Procès d’Alek Minassian: son père subit un contre-interrogatoire serré

TORONTO — Le père de l’homme qui a tué 10 personnes dans l’attentat au véhicule bélier à Toronto en 2018 a nié, mardi, qu’il adaptait son témoignage pour aider son fils au procès.

Vahe Minassian, qui a été appelé à la barre par la défense, a subi le contre-interrogatoire intense de la Couronne, lors du procès qui se déroule par visioconférence.

Alek Minassian a plaidé non coupable à 10 chefs de meurtre au premier degré et 16 chefs de tentative de meurtre. Il a admis avoir planifié et mené l’attentat de 2018, mais il soutient qu’il devrait être déclaré non criminellement responsable en raison de troubles du spectre de l’autisme — une défense rare au tribunal.

La procureure Cynthia Valarezo s’est concentrée sur le témoignage que Vahe Minassian a livré lundi à propos d’un extrait de l’interrogatoire de son fils après l’attentat. La vidéo montre Alek Minassian, seul dans une pièce, après le départ de l’enquêteur. L’accusé se penche en avant et incline la tête; on croit entendre ce qui ressemble à des sanglots. 

Après avoir visionné l’extrait au procès, Vahe Minassian avait déclaré qu’il croyait que son fils marmonnait dans sa barbe — qu’il ne sanglotait pas, ne reniflait pas. Il a également affirmé qu’il n’avait jamais vu son fils pleurer de sa vie.

Or, ce témoignage différait de ce qu’il a dit à un psychiatre l’année dernière, lorsqu’on lui a demandé de commenter la vidéo, a déclaré Me Valarezo. Le père avait dit au médecin que son fils «s’effondrait et pleurait», a-t-elle affirmé.

«La raison pour laquelle vous changez vos déclarations est que vous faites de votre mieux pour dire devant ce tribunal ce qu’il a besoin d’entendre, selon vous, pour aider votre fils», a soutenu Me Valarezo.

«Ce n’est pas vrai», a répondu M. Minassian.

Lundi, il avait dépeint son fils comme un homme sans grande émotion, en raison d’un trouble du spectre de l’autisme.

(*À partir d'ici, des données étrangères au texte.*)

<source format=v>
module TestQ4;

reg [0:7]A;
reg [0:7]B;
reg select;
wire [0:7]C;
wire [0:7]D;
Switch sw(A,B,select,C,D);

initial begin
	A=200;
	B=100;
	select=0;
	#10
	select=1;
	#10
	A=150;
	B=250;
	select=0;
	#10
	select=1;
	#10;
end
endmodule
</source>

Il soutenait que son fils n’avait montré  aucuns remords, n’avait offert aucune excuse et ne comprenait pas que ce qu’il avait fait était mal.

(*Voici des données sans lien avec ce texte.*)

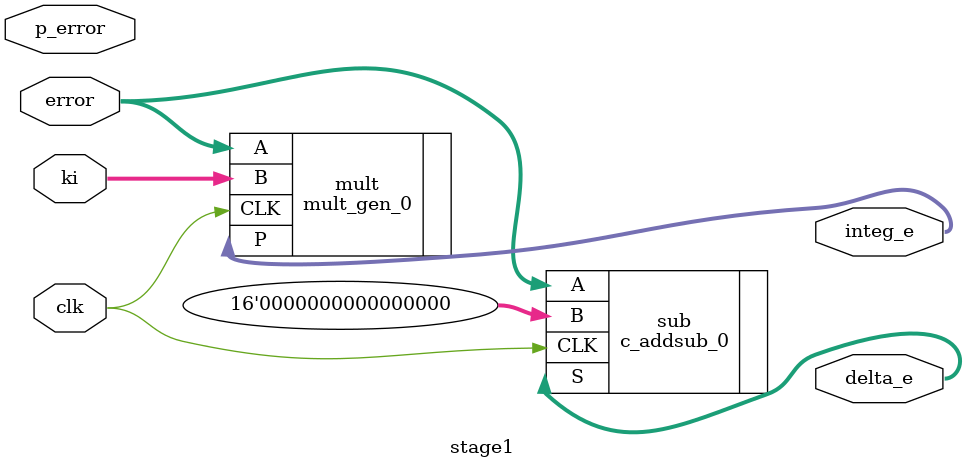
<source format=v>
`timescale 1ns / 1ps

module stage1(clk, ki, error, p_error, delta_e, integ_e);
    
    input clk;
    input [15:0] error, p_error;
    input wire signed [31:0] ki;
    output wire [15:0] delta_e;
    output wire [31:0] integ_e;
          
    c_addsub_0 sub (
      .A(error),      // input wire [16 : 0] A
      .B(16'b0),    // input wire [16 : 0] B
      .CLK(clk),      // input wire CLK
      .S(delta_e)     // output wire [16 : 0] S
    );
    
    mult_gen_0 mult (
      .CLK(clk),      // input wire CLK
      .A(error),      // input wire [15 : 0] A
      .B(ki),         // input wire [31 : 0] B
      .P(integ_e)     // output wire [47 : 0] P
    );
    
endmodule

</source>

La Couronne a contesté cette analyse, rappelant le témoignage de M. Minassian sur l’amour de l’accusé pour sa famille. «Vous vous rendez compte que les informations sur le manque d’émotion d’Alek ont ​​un impact important sur ce tribunal», a plaidé Me Valarezo.

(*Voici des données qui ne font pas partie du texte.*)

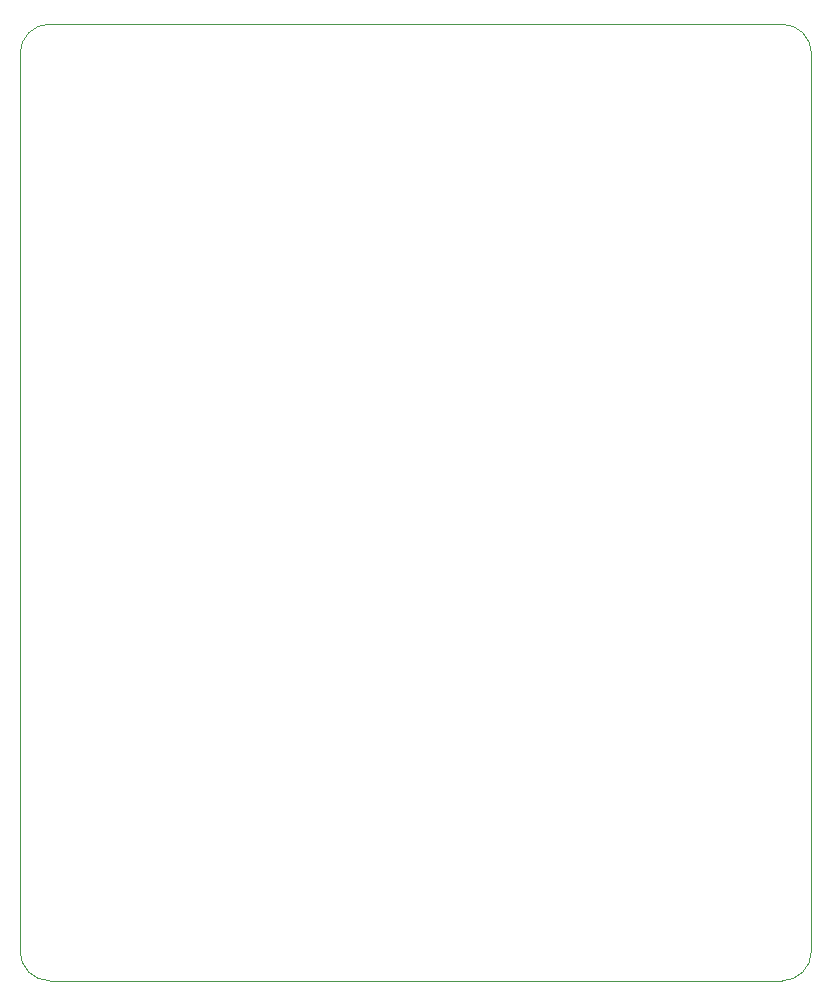
<source format=gbr>
%TF.GenerationSoftware,KiCad,Pcbnew,5.1.9*%
%TF.CreationDate,2021-05-07T09:39:52+08:00*%
%TF.ProjectId,control_board,636f6e74-726f-46c5-9f62-6f6172642e6b,rev?*%
%TF.SameCoordinates,Original*%
%TF.FileFunction,Profile,NP*%
%FSLAX46Y46*%
G04 Gerber Fmt 4.6, Leading zero omitted, Abs format (unit mm)*
G04 Created by KiCad (PCBNEW 5.1.9) date 2021-05-07 09:39:52*
%MOMM*%
%LPD*%
G01*
G04 APERTURE LIST*
%TA.AperFunction,Profile*%
%ADD10C,0.050000*%
%TD*%
G04 APERTURE END LIST*
D10*
X86500000Y-120000000D02*
X86500000Y-44000000D01*
X151000000Y-122500000D02*
X89000000Y-122500000D01*
X153500000Y-44000000D02*
X153500000Y-120000000D01*
X89000000Y-41500000D02*
X151000000Y-41500000D01*
X89000000Y-122500000D02*
G75*
G02*
X86500000Y-120000000I0J2500000D01*
G01*
X153500000Y-120000000D02*
G75*
G02*
X151000000Y-122500000I-2500000J0D01*
G01*
X151000000Y-41500000D02*
G75*
G02*
X153500000Y-44000000I0J-2500000D01*
G01*
X86500000Y-44000000D02*
G75*
G02*
X89000000Y-41500000I2500000J0D01*
G01*
M02*

</source>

«Ce n’était pas non plus une description précise de sa personnalité: j’ai simplement fait de mon mieux pour transmettre les souvenirs d’une vie», a répondu M. Minassian.

L’état d’esprit au moment des faits  

L’état d’esprit d’Alek Minassian au moment de l’attaque meurtrière constitue le seul enjeu dans ce procès. Le tribunal a appris la semaine dernière qu’un psychiatre embauché par la défense avait conclu que l’accusé avait une «façon de penser autiste» qui s’apparentait à de la psychose.

Pour plaider la non-responsabilité criminelle, la défense doit prouver, selon la «prépondérance des probabilités» — et non «au-delà de tout doute raisonnable» — qu’Alek Minassian souffrait d’un trouble mental qui a eu un impact sur ses actions, dans la mesure où il ne comprenait pas que ce qu’il faisait ce jour-là était mal.

L’avocat d’Alek Minassian, Boris Bytensky, a déclaré lundi que si son client peut comprendre intellectuellement ce qu’il a fait de mal, il ne peut pas le comprendre rationnellement. 

Autisme Canada a dénoncé mardi les «allégations flagrantes» faites par la défense au procès. L’organisme a noté, tout comme la défense d’ailleurs, que les personnes qui vivent avec un trouble du spectre de l’autisme sont beaucoup plus susceptibles d’être victimes qu’auteures de violence et d’intimidation.